How many times you wash your hands is not about getting rid of the germs because when you’re washing your hands in water alone will not shift germs, soap will not kill germs but what it does is wash away the oil that the germs are attaching themselves to.

So a lot of people are getting into a frenzy about handwashing and I put up a silly joke on my Facebook page about the supermarket shelves being sold out of soap and it makes you wonder if people were washing their hands before... But it’s just that people are overreacting to the recent messages about hygiene and handwashing.

So, when you are washing your hands you just continue to do what you’ve been doing which is cleansing your hands at the appropriate times and then applying your moisturizers afterwards. There’s no additional level of hygiene that we need to be thinking about, just be mindful about where your hands are going.

As we’re going about our day-to-day and we’re touching doorknobs, traffic light buttons, bells on busses or whatever it is, just be aware of where you’re putting your hands afterwards, that’s the key.

If you’re touching your mouth, rubbing your eyes or your nose - just be aware that these are orifices where germs will go and spread.

So, let's think about hand-soaps because for eczema sufferers it’s not always simple. Eczema sufferers have more of a sensitivity to these hand soaps let alone gels which sting and cause more dryness and irritation to the skin.

Use a Natural Soap

If you’re going to use something mild you may already have a hand soap which you carry with you.. or as I’ve mentioned on the Facebook group; you can use African black soap -- it’s a natural handmade soap made in West Africa with natural mild ingredients which do not dry and irritate the skin. And it’s made up of cocoa pod ash, water, shea butter, and plantain leaf - it’s a traditional handmade soap that’s been used in West Africa for decades.

A recent research survey also showed that 7% of participants use black soap to treat eczema. Of those who use black soap for eczema, 100% said they were "satisfied” with the results.

Now it may not be practical to carry around your black soap but it’s so water-soluble you don’t have to keep the whole bar in your bathroom. Instead, cut a piece off, keep it in a small dish and keep that small piece. You can wash from hair to feet - it's very mild, and you don’t let it sit on the skin, you just wash your body as normal.

The black soap is so soft you can cut off small pieces, keep them in a small jar - take them to work and it lathers so much that just a small piece is enough. After having washed your hands with the soap you can simply rinse off the soap again, put it back in the jar and you can use that little piece again. That’s not going to cause an over dryness on the skin and then you just apply the general moisturizer that you’re using.

Use a Natural Moisturiser

I’ve been encouraging people to purchase the Dermazeam cream because the Dermazeam is plant-based, handmade, and EU product safety approved. I’ve been making it for years as it helped my daughter overcome the itching, stopped the breaking of skin, and it remarkably got rid of the scarring on her hands.
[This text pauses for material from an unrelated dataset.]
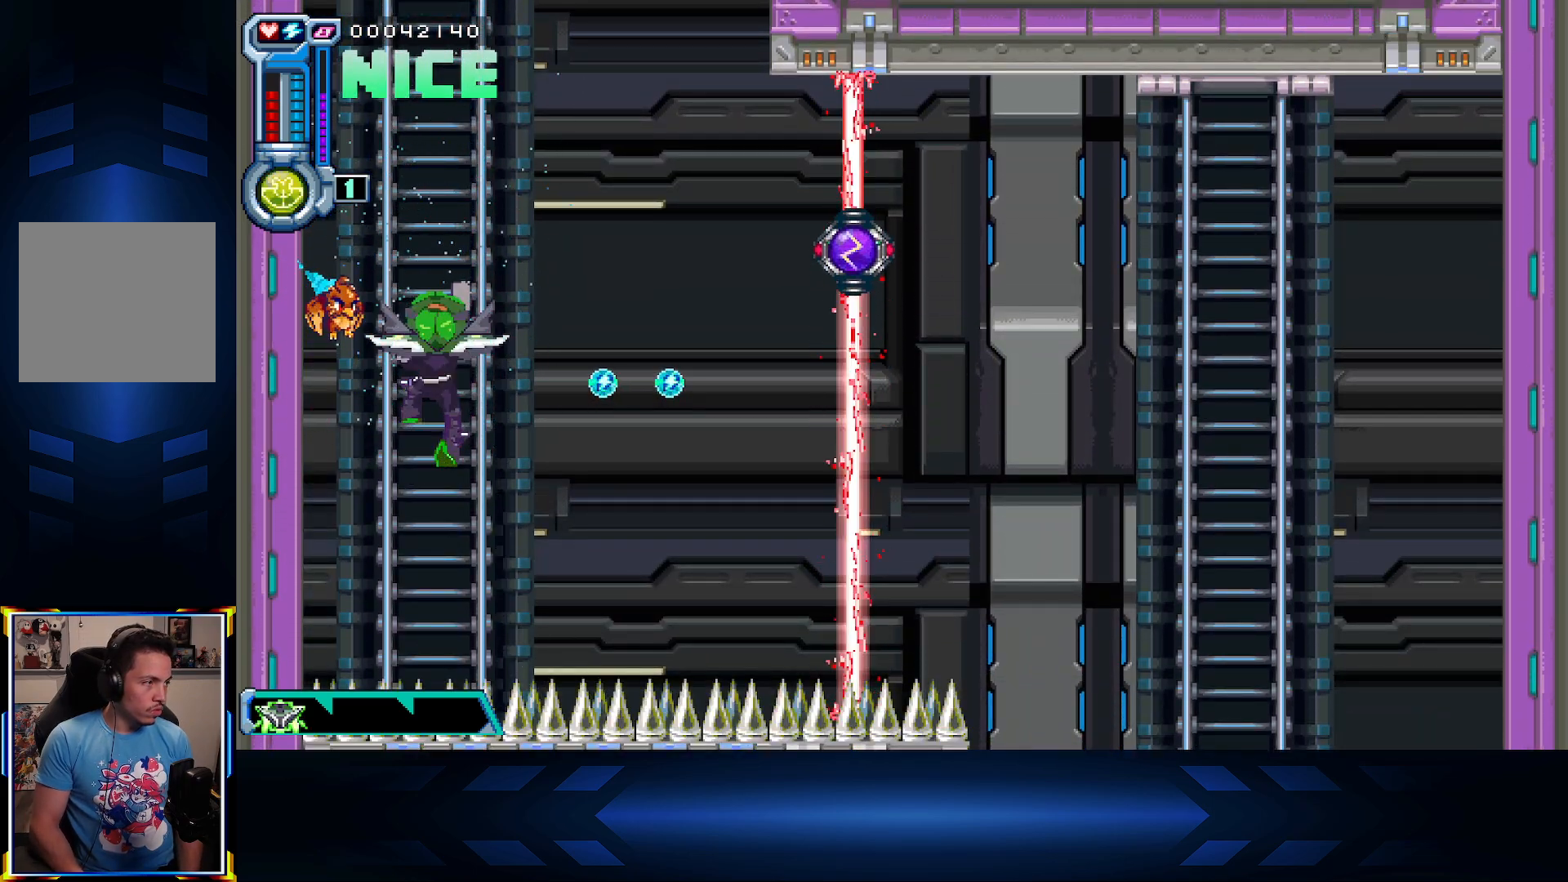
{"buttons": [], "left_stick": "center", "right_stick": "center", "events": [[17, "R1", "down"], [100, "R1", "up"]]}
And if you haven’t already seen a post in the Eczema support group by a lady called Amber, do a search on that and you’ll see a comment in that post where another lady; Collandra, had fantastic results with the Dermazeam.
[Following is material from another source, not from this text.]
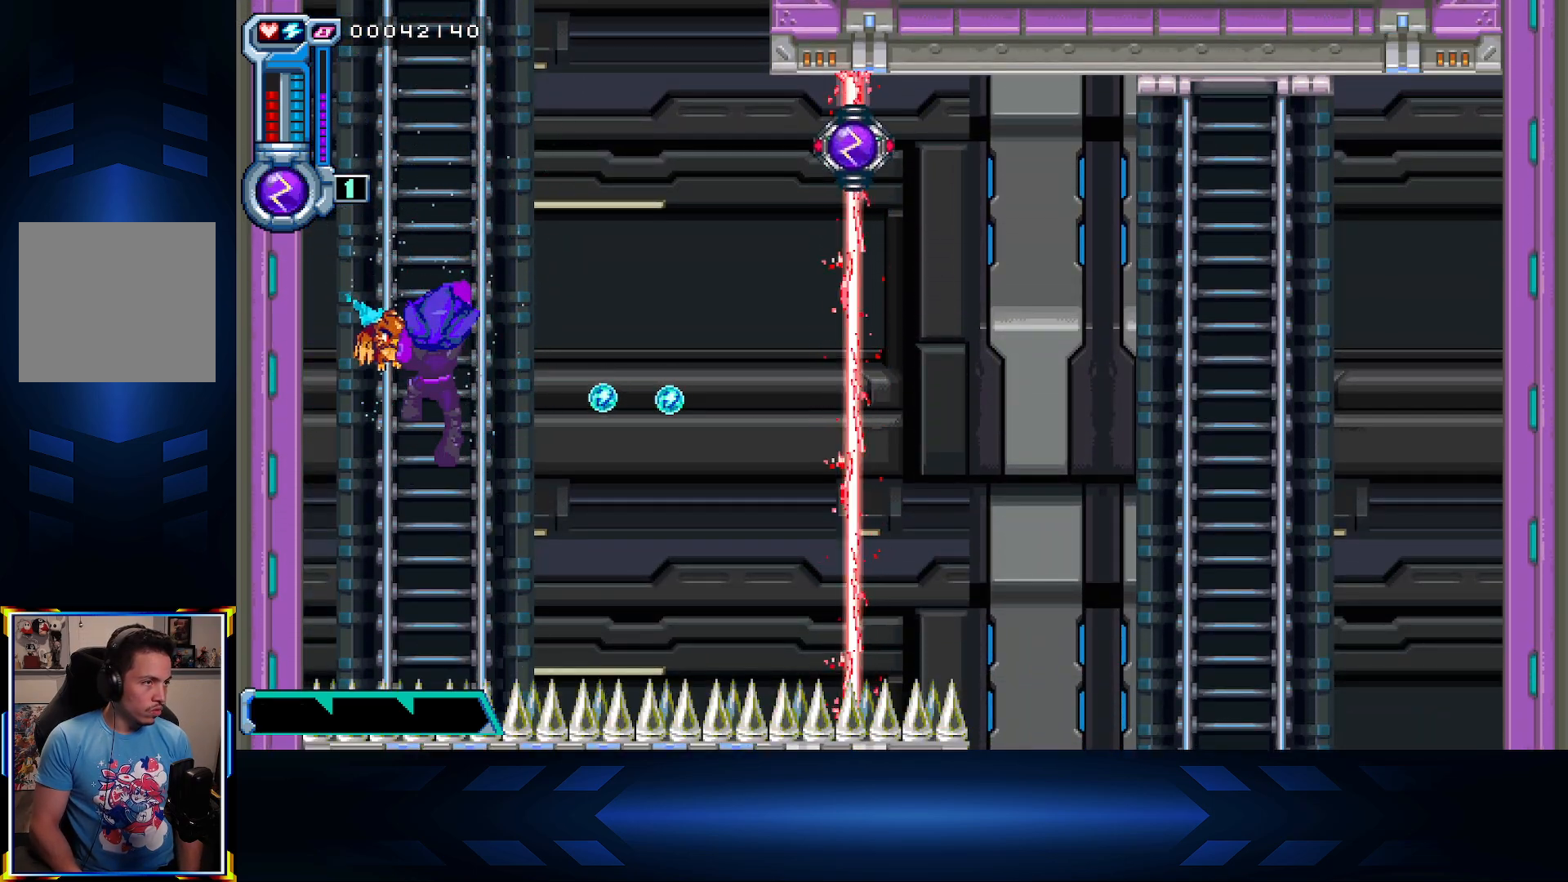
{"buttons": [], "left_stick": "center", "right_stick": "center", "events": []}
She’s also following an alkaline diet and it’s remarkable how food can heal, it’s not one thing in itself, you can use the soaps and the creams to manage the symptoms but when we’re looking for a long term solution, we need to work from within.

So that’s my message today on the whole furore about cleansing and handwashing -- don’t panic, don’t feel judged; you’re protecting yourself from bad habits. You are more vulnerable to infection as you have a sensitive skin condition, and you have to be more mindful to protect yourself from other people’s dirty habits.